On November 15, Prof. Sandra Halverson talked about translation and power at the Collets Kafé. The event was held at the local theatre in Kristiansand and was part of a series of gatherings where academics from the University of Agder can talk about their research.
The talk focused on the two main arenas in which power relationships are played out in the creation and use of translated texts. The first is the linguistic/communicative power that the translator exercises through her linguistic/semiotic choices. The second is the social power through which various stakeholders at the national level, through legislation, institutions, organizations, and more or less articulated norms, make decisions about what texts are to be translated into and out of Norwegian and by whom. The consequences at both levels have important ramifications, for example in the ways in which members of the Norwegian society experience the world through translated text and in the safeguarding of basic rights and services for the country’s residents.
Professor Halverson, our group leader, delivered an online talk with the title (Cognitive) linguistic theory in Translation Studies. It was part of the lectures Translation and Cognition; Translation and Corpora organized by the Institute of Translation Studies (Institut für Translationswissenschaft) at the University of Innsbruck.
The talk addressed the way Translation and Interpreting Studies should move forward to find a solution against the fragmentation of the field.
As well-established and empirically supported, usage-based approaches typical of Cognitive Linguistics could provide a common theoretical background that is grounded in socio-cognitive ontologies.
Our newest member, Chiara Astrid Gebbia, delivered a keynote talk at the Young Researchers Night on the International Day of Translation (30 September). The event in Kristiansand was one of several taking place throughout Norway to promote the development of researchers during their early-stage careers. During her talk, Chiara explained how metaphors pervade our everyday communication, decision-making, and professional identity formation. She also presented her postdoctoral project conducted within the AFO group in which she addresses translators’ metaphorical selves.
The night proceeded with a roundtable discussion with the other two keynote speakers, Hanne Stensola and Jeppe Have Rasmussen, on how to navigate the ocean of research.
A few days before the International Day for Interpretation and Translation (30 September), AFO supported the initiative of OsloMet to pursue sustainability in the interpreting field. The event unfolded through several talks that addressed equal rights in legal translation and the role of interpreting both in the Sami culture and in the humanitarian crisis caused by the conflict in Ukraine.
During the event, speakers from different cultures and fields also discussed how to improve Norwegian interpreters’ working conditions by following the UN development guidelines for sustainability.

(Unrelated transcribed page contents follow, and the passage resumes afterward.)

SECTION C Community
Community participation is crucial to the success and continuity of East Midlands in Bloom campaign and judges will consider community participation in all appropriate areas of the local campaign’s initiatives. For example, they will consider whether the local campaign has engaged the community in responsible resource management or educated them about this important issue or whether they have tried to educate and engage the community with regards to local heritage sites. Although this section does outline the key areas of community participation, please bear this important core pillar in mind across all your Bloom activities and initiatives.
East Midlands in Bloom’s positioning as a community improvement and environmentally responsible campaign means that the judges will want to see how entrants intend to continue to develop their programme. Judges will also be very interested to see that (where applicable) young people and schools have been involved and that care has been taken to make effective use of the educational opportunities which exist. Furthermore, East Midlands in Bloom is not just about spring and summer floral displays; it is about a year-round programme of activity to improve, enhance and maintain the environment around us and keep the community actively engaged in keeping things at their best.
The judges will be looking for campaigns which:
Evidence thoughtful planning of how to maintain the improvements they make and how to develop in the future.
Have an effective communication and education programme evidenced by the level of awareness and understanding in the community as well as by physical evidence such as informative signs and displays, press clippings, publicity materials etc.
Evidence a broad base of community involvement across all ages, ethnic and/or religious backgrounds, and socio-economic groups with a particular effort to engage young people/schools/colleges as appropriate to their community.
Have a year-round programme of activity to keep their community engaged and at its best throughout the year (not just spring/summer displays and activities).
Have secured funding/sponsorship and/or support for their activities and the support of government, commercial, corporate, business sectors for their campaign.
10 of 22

Sandra Halverson, our group leader, and Haidee Kotze run a roundtable during the conference Translation in Transition 2022 held in Prague on 22-23 September. The discussion called for a common theoretical framework in Translation Studies, an issue that has been overlooked at the advantage of methodological sophistication. Five major translation scholars took part in the roundtable: Hanna Risku, Stella Neumann, Bogusława Whyatt, Gert De Sutter, and Oliver Czulo.

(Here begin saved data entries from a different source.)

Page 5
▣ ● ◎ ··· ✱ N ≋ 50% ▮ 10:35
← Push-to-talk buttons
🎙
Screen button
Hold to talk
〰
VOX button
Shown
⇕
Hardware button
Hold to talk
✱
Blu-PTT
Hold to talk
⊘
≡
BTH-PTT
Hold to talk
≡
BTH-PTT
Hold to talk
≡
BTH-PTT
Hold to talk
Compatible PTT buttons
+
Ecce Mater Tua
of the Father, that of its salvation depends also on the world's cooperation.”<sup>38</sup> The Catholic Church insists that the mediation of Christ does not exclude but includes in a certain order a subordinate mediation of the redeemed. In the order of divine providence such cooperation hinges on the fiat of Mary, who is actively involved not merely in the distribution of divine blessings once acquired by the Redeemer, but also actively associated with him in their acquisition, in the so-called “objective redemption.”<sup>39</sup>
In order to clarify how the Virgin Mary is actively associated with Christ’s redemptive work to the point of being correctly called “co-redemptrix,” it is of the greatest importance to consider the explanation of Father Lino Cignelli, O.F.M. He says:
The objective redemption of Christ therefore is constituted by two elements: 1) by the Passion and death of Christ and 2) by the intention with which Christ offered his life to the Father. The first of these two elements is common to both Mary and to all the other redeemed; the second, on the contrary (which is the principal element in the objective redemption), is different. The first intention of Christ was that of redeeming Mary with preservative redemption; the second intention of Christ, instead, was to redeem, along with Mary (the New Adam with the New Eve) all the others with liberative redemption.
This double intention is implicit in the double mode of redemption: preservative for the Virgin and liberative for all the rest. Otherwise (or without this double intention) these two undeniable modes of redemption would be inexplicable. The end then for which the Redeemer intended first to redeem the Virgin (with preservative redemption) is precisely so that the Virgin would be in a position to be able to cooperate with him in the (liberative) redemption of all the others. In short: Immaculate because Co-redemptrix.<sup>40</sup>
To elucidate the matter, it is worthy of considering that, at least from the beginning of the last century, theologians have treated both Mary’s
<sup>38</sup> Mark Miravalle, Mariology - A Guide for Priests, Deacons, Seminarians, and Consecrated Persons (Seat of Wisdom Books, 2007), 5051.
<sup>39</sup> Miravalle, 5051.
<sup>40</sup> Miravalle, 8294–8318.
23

Jean Nitzke also delivered a paper entitled Decisions in post-editing projects: Using semi-structured interviews with stakeholders from the language industry to update a decision tree model for post-editing tasks. This interview study, conducted with Carmen Canfora and Silvia Hansen-Schirra, revealed to which extent postediting is used in translation projects. It also stressed what the deciding factors are for outlining these projects.